Theodoxus valentinus
- Conservation status: Critically Endangered (IUCN 3.1)

Scientific classification
- Kingdom: Animalia
- Phylum: Mollusca
- Class: Gastropoda
- Order: Cycloneritida
- Family: Neritidae
- Genus: Theodoxus
- Species: T. valentinus
- Binomial name: Theodoxus valentinus (Graells, 1846)

= Theodoxus valentinus =

- Genus: Theodoxus
- Species: valentinus
- Authority: (Graells, 1846)
- Conservation status: CR

Species of gastropod

Theodoxus valentinus is a species of freshwater gastropod in the nerite family, native to natural freshwater channels in Valencia, Spain. This species is extinct. This species was endemic to Spain, where it was originally known from one site on the Río de los Santos in Alcudia de Crespins (Valencia), southeastern Spain.
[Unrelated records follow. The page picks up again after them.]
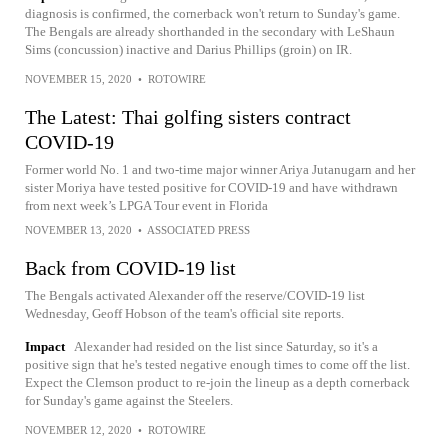
diagnosis is confirmed, the cornerback won't return to Sunday's game.
The Bengals are already shorthanded in the secondary with LeShaun
Sims (concussion) inactive and Darius Phillips (groin) on IR.
NOVEMBER 15, 2020
•
ROTOWIRE
The Latest: Thai golfing sisters contract
COVID-19
Former world No. 1 and two-time major winner Ariya Jutanugarn and her
sister Moriya have tested positive for COVID-19 and have withdrawn
from next week’s LPGA Tour event in Florida
NOVEMBER 13, 2020
•
ASSOCIATED PRESS
Back from COVID-19 list
The Bengals activated Alexander off the reserve/COVID-19 list
Wednesday, Geoff Hobson of the team's official site reports.
Impact
Alexander had resided on the list since Saturday, so it's a
positive sign that he's tested negative enough times to come off the list.
Expect the Clemson product to re-join the lineup as a depth cornerback
for Sunday's game against the Steelers.
NOVEMBER 12, 2020
•
ROTOWIRE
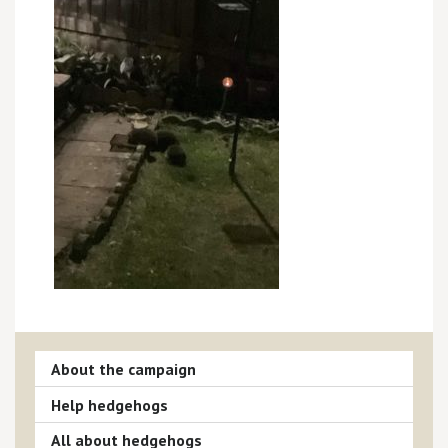
About the campaign
Help hedgehogs
All about hedgehogs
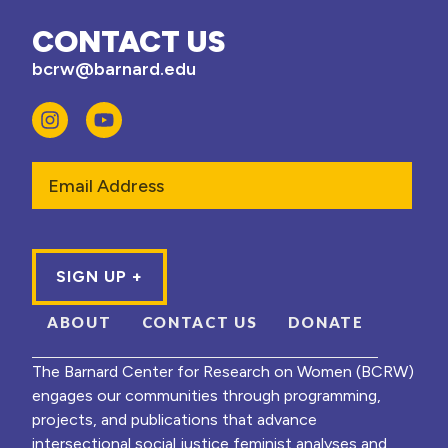
CONTACT US
bcrw@barnard.edu
Email
ABOUT
CONTACT US
DONATE
The Barnard Center for Research on Women (BCRW)
engages our communities through programming,
projects, and publications that advance
intersectional social justice feminist analyses and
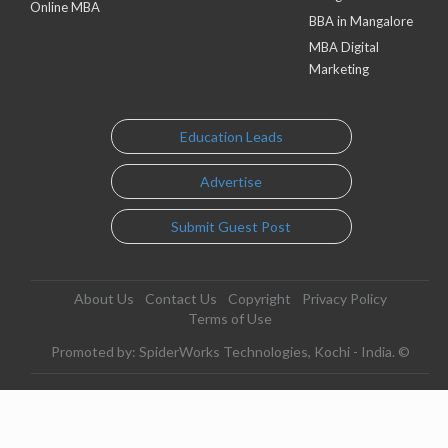
Online MBA
BBA in Mangalore
MBA Digital
Marketing
Education Leads
Advertise
Submit Guest Post
About Us
Contact Us
Copyright
Privacy Policy
Terms of Use
Promoted by: SpiderWorks Technologies, Kochi - India. ©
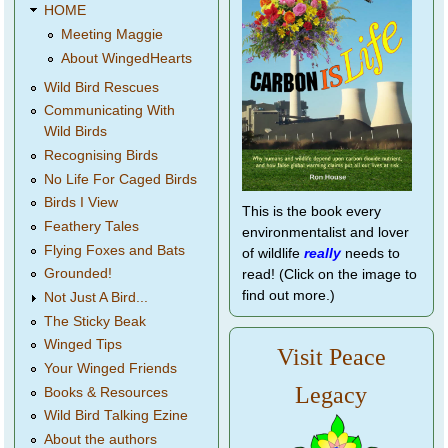
HOME
Meeting Maggie
About WingedHearts
Wild Bird Rescues
Communicating With
Wild Birds
Recognising Birds
No Life For Caged Birds
Birds I View
This is the book every
Feathery Tales
environmentalist and lover
Flying Foxes and Bats
of wildlife
really
needs to
Grounded!
read! (Click on the image to
find out more.)
Not Just A Bird...
The Sticky Beak
Winged Tips
Visit Peace
Your Winged Friends
Legacy
Books & Resources
Wild Bird Talking Ezine
About the authors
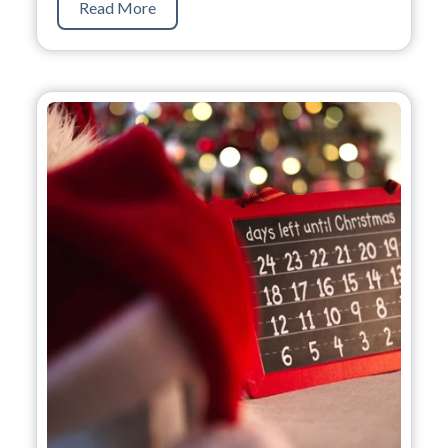
Read More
Martínez-Ortí (2014), Martínez-Ortí et al. (2015) and Martínez-Ortí and Osca (2023) consider that the species is extinct. It has never been cited from the Canyoles River, of which the Río de los Santos is a tributary.

Although it was thought that a new subpopulation had been found in the Verd River (Massalavés, Valencia; Martínez-Ortí 2011), the results of molecular study found these records to correspond to Theodoxus meridionalis (Bunje and Lindberg 2007, Martínez-Ortí 2014, Martinez-Ortí et al. 2015, Martínez-Ortí and Osca 2023).

== Description ==
T. valentinus has a globose shell with four whorls, the last of which occupies much of the shell, and well-developed columnar callosity. The deep groove of the largest whorl and the wavy form of its aperture distinguish it from other Spanish Theodoxus. The shell is highly variable in color, though mostly ranging from deep purple to bright red, with striped and solidly-decorated forms.

== Ecology and threats ==
T. valentinus requires highly oxygenated water with a high calcium content of a temperature ranging between 16 and 18 °C; this specialization makes this species highly susceptible to water pollution and changes in environmental conditions such as drought and water extraction. Its susceptibility to habitat loss has paired with damage from invasive species. The species was highly abundant in the original sites until the 1980s, when the species faced significant declines which have not slowed. The species is now only known from three sites along a 10 x 2 km stretch of the Rio Verdu, extirpated from its original Los Santos River habitat. This species is listed as Critically Endangered on the IUCN Red List.

T. valentinus lays many oval-shaped eggs 0.8–1 mm in diameter on hard substrates (those on which it feeds) of which only one hatches. Reproduction occurs throughout the year. T. valentinus is predated actively upon by ostracods. Longevity among T. valentinus ranges from 17.8 to 22 months.